Scanning Tunneling Microscopy and Spectroscopy study of charge inhomogeneities in bilayer Graphene

TL;DR

This study uses scanning tunneling microscopy and spectroscopy at room temperature to investigate charge inhomogeneities in bilayer graphene, revealing spatial variations in electron density and structural features.

Contribution

It provides detailed spatially resolved measurements of charge inhomogeneity and structural features in bilayer graphene using STM/STS techniques.

Findings

Charge inhomogeneity of about 10^11 cm^-2 observed.

Ripple-like structures with ~1nm roughness identified.

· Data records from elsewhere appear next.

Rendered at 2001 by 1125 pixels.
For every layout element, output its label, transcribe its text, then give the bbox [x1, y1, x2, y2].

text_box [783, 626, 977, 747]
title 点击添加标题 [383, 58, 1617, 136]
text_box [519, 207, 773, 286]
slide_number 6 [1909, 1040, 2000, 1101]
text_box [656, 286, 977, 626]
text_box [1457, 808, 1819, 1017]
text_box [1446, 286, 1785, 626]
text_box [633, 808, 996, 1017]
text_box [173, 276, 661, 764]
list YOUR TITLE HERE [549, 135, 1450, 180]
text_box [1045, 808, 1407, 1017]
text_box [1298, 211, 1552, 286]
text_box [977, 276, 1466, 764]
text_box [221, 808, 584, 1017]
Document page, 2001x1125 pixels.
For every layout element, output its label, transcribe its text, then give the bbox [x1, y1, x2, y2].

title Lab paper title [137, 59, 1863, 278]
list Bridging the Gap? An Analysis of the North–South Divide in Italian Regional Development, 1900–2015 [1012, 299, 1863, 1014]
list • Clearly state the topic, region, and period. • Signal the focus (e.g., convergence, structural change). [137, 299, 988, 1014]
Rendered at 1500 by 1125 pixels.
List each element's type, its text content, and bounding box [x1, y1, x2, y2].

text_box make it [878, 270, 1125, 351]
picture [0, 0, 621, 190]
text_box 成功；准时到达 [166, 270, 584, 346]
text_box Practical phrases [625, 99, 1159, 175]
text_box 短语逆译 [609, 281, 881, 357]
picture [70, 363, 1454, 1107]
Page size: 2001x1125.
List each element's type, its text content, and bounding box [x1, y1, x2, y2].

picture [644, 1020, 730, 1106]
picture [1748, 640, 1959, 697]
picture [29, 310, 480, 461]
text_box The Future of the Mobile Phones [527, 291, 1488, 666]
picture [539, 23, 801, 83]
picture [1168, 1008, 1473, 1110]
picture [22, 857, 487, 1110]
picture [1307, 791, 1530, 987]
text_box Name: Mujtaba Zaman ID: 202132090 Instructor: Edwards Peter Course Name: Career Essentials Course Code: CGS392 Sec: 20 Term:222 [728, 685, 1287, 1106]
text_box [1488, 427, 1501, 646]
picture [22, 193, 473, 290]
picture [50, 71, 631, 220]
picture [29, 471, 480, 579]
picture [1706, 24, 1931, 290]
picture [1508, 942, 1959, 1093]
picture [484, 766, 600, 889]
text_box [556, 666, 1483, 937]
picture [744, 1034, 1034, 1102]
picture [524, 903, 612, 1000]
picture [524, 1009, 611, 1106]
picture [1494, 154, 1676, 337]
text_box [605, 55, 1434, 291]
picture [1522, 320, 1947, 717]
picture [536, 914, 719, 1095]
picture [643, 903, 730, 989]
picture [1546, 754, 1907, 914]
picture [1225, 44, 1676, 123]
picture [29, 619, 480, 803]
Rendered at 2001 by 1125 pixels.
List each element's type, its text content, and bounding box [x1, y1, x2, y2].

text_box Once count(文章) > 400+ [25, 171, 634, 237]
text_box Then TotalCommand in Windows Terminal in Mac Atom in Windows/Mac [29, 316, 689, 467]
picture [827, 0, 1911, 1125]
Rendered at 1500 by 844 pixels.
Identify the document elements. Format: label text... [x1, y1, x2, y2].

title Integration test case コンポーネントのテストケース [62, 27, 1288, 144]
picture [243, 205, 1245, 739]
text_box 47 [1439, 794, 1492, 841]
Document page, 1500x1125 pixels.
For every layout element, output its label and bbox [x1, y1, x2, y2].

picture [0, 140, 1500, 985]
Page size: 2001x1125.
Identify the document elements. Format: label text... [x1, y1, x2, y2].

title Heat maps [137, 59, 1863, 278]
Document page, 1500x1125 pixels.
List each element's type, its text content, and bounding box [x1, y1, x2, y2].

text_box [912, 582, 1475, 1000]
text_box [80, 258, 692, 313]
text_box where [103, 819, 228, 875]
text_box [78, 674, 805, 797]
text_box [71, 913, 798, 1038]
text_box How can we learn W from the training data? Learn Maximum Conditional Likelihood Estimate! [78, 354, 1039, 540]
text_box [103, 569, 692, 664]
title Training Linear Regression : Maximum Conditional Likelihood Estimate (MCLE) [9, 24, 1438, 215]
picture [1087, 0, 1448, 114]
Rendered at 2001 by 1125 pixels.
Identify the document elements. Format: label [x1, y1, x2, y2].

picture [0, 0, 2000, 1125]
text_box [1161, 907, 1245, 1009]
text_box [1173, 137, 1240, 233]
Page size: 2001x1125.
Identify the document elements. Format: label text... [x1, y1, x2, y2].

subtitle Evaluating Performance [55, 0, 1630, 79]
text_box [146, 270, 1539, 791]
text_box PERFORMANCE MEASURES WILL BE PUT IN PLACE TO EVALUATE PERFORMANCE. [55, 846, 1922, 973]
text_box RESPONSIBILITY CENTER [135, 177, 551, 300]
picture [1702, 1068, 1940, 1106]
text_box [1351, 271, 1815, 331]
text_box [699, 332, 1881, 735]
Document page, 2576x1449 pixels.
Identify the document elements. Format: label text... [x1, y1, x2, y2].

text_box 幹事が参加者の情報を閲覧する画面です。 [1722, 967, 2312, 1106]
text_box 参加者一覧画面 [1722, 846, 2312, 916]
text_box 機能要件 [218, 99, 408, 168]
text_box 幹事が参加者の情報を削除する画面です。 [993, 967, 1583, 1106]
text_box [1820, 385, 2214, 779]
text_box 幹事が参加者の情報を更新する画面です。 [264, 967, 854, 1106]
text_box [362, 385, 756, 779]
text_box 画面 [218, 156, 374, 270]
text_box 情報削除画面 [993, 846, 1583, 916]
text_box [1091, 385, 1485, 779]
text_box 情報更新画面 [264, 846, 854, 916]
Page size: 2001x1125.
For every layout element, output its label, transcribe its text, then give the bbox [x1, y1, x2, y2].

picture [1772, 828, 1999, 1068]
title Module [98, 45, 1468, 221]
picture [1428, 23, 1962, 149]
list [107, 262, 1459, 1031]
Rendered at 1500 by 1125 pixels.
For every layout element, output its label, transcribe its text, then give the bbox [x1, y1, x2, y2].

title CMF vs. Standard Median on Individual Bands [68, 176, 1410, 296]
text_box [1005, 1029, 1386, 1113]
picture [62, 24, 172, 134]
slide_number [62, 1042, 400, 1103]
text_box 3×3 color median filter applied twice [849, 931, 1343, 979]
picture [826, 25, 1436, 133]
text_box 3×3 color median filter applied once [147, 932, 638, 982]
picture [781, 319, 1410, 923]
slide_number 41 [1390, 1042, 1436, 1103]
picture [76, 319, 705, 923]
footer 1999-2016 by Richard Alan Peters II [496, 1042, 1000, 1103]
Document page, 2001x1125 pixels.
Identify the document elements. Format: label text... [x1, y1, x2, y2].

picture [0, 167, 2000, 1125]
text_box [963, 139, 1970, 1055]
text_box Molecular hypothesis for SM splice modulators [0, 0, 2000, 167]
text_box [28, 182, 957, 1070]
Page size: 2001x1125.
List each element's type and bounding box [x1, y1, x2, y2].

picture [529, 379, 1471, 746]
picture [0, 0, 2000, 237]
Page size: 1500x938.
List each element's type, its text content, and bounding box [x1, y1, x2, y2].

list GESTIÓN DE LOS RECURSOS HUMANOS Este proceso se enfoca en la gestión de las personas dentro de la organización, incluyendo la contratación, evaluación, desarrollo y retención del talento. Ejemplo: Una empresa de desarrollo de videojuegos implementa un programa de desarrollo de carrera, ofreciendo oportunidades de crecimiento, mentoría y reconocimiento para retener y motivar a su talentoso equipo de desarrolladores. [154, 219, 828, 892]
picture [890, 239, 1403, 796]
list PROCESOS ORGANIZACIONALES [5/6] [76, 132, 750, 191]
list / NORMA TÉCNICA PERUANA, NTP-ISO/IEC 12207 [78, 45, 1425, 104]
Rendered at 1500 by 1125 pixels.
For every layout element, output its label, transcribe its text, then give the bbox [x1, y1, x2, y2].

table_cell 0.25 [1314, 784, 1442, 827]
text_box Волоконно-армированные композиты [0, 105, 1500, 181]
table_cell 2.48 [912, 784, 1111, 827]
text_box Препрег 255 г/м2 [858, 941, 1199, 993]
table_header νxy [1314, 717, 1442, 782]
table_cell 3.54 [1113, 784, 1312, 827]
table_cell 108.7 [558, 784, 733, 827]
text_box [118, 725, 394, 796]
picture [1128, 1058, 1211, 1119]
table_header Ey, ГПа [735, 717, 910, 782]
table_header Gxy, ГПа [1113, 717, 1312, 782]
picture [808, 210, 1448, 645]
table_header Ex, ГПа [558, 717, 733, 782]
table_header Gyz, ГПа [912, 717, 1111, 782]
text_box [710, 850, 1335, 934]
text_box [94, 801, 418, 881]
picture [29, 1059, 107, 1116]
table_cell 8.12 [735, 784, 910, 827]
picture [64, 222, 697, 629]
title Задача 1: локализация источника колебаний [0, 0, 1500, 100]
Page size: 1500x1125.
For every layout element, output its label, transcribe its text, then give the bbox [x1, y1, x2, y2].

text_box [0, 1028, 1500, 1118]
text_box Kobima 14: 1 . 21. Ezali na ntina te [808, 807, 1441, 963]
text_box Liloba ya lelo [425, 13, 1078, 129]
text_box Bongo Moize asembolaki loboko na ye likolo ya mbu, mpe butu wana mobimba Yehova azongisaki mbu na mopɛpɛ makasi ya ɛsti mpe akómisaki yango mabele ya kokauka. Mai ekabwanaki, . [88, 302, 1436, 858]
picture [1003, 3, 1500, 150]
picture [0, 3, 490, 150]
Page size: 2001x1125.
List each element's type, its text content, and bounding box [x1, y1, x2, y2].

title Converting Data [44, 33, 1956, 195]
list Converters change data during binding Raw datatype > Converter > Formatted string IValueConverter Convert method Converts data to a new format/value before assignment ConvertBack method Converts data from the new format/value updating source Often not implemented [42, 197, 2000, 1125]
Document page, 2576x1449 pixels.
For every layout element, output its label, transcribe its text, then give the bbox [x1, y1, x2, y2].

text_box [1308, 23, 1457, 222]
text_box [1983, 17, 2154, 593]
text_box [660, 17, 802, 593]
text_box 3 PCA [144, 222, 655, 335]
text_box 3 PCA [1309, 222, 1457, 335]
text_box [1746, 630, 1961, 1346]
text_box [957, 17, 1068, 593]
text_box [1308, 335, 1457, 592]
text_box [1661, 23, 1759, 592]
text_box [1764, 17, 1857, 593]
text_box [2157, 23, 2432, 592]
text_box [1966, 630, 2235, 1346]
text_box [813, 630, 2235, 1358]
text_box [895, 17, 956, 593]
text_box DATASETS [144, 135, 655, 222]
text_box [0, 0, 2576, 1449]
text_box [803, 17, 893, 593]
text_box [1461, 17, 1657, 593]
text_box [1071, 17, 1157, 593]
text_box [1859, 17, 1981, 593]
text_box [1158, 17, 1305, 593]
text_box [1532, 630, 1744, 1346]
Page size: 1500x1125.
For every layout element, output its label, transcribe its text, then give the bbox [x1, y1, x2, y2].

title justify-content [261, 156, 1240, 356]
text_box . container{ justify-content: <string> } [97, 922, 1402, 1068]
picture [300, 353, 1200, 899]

Local spectra show asymmetric V-shape with spatial variation.

Abstract

We report room temperature scanning tunneling microscopy and spectroscopy study of bilayer graphene prepared by mechanical exfoliation on SiO$_2$/Si surface and electrically contacted with gold pads using a mechanical mask. The bulk conductivity shows contribution from regions of varying electron density indicating significant charge inhomogeneity. Large scale topographic images show ripple like structures with a roughness of $\sim$1nm while the small scale atomic resolution images show graphite-like triangular lattice. Local dI/dV-V tunnel spectra have an asymmetric V-shape with the minima location showing significant spatial variation indicating inhomogeneity in electron density of order 10$^{11}$ cm-2. The minima in spectra at a fixed location also shifts linearly with the gate voltage with a slope consistent with the field induced carrier density.